Prenant notre peuple en otage, les putschistes tentent, à travers la politique du bâton et de la carotte, d’offrir au monde l’image d’un unanimisme de façade dont  les coups d’état successifs intervenus depuis 1978, ont amplement démontré le caractère fallacieux.


Notre peuple, qui avait commencé à prendre goût à la liberté et à recouvrer sa dignité, est engagé fermement dans le combat pour la défense de la démocratie. Les restrictions des libertés, la répression, les harcèlements, les persécutions ainsi que les inculpations, sous les prétextes les plus fantaisistes, des dirigeants du Front National pour la Défense de la Démocratie, notamment le Premier Ministre ainsi que de hautes personnalités dont un membre du Gouvernement et plusieurs anciens ministres, ne pourront l’en décourager.

 

Mes chers compatriotes,


Vous avez, à travers partis politiques, syndicats et organisations de la société civile, dans un sursaut national sans précédant, décidé d’affronter l’arbitraire et la force aveugle des putschistes pour préserver vos acquis en matière de démocratie et de liberté, dont vous savez qu’ils constituent la base de tout développement économique et social durable.

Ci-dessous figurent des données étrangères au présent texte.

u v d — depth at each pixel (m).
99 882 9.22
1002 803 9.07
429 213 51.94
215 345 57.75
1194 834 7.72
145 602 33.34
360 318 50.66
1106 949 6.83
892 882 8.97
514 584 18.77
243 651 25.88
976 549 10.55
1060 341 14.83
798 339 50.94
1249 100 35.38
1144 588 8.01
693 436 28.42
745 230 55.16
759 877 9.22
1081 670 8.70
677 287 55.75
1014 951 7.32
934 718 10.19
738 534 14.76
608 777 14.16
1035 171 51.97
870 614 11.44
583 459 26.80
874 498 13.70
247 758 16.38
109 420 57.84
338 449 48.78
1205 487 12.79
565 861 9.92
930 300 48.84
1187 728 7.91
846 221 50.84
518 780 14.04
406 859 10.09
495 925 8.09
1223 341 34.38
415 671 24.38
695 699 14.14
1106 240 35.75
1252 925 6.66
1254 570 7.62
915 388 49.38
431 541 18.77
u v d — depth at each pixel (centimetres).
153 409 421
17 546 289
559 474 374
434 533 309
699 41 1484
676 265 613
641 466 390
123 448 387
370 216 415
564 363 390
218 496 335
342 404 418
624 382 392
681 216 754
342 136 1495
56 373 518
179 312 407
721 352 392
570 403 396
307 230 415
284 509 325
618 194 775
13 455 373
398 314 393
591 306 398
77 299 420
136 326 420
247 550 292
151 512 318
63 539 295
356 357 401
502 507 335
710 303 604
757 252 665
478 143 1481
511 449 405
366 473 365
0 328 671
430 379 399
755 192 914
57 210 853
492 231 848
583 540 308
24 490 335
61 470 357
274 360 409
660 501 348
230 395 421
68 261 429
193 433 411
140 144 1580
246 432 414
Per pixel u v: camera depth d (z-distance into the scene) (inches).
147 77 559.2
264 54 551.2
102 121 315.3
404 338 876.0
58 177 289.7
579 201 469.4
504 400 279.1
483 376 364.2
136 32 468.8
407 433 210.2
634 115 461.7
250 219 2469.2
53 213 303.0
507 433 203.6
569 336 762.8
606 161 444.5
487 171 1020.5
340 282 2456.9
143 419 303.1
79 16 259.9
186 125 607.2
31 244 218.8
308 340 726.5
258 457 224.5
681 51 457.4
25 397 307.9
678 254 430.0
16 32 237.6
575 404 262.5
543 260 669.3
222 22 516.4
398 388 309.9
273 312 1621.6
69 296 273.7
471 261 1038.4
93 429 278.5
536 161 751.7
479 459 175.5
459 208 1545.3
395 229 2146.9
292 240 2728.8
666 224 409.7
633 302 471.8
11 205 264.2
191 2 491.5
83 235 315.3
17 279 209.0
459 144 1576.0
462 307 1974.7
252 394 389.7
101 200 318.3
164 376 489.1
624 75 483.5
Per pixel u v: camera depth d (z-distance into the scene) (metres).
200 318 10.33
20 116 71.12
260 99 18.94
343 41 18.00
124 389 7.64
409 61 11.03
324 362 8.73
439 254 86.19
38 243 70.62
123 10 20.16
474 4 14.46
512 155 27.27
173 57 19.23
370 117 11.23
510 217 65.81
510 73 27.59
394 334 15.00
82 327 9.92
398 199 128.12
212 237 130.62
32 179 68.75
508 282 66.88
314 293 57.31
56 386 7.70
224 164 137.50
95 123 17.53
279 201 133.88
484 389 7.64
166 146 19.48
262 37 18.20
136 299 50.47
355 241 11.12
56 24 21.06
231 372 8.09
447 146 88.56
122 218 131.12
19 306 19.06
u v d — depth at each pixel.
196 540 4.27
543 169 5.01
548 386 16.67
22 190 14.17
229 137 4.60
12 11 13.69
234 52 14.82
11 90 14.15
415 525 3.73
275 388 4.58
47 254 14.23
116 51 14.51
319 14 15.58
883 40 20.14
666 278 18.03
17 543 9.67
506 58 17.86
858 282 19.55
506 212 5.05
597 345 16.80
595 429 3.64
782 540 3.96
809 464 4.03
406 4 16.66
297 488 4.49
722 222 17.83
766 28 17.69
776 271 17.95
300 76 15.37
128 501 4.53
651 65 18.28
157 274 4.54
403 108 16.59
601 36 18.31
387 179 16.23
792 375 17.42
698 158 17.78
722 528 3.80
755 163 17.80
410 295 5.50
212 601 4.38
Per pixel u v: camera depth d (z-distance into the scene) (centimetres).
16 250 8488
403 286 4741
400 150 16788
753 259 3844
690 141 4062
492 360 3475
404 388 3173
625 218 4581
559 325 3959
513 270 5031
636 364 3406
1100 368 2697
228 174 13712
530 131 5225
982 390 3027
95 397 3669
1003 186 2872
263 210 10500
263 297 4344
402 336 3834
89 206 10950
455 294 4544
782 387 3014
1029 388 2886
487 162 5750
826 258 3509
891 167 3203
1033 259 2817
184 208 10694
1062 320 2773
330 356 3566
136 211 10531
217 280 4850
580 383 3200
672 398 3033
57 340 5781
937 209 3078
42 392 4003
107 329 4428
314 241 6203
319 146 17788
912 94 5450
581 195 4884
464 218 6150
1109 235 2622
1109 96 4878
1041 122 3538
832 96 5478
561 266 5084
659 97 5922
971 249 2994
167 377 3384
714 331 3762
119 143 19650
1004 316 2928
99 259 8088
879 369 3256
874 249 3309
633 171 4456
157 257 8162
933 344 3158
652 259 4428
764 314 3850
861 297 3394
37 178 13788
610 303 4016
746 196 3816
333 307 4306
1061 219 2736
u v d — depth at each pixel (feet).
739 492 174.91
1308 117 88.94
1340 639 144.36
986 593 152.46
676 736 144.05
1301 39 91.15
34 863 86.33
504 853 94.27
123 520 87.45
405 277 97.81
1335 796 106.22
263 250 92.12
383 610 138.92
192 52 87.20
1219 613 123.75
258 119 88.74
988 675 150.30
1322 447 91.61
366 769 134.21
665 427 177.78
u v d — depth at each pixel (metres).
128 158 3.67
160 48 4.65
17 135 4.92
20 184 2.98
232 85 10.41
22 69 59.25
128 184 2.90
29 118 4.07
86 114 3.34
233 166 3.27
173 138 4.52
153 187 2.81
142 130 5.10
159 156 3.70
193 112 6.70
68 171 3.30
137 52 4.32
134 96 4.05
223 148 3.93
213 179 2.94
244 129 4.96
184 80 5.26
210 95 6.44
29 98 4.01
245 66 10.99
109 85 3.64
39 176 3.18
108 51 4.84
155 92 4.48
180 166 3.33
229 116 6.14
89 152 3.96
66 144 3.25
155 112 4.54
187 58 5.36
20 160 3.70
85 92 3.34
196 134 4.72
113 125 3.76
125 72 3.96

La Communauté Internationale qui exige le retour à l’ordre constitutionnel apporte, de ce fait, un appui important à votre combat.


Nous devons donc, ensemble, continuer fermement cette lutte, par tous les moyens pacifiques, en vue de mettre en échec cette prise de pouvoir par la force, de restaurer l’ordre constitutionnel, pour l’instaurer un système d’alternance pacifique au pouvoir, qui permet de s’adonner, en toute quiétude, à la lutte contre la pauvreté et à l’amélioration des conditions de vie de nos populations.

 

Ceci nous permettra de relancer la dynamique de développement, bien entamée lors de la période précédente, tout en corrigeant nos erreurs éventuelles.


Comme je l’ai déjà annoncé et comme je compte le confirmer dans quelques jours aux représentants de la Communauté Internationale, la mise en échec du coup d’état du 6 Août 2008, est, pour moi, la condition sine qua non de toute solution de sortie définitive de la crise que vit actuellement notre pays.


Mettant au dessus de toute considération d’ordre personnel, l’intérêt supérieur de mon pays, je voudrais réitérer ici ma disponibilité, une fois cette mise en échec opérée, à m’investir dans la recherche d’une telle solution loin de tout règlement de compte et dans un esprit de grande tolérance.


Vive la Mauritanie libre, démocratique et prospère.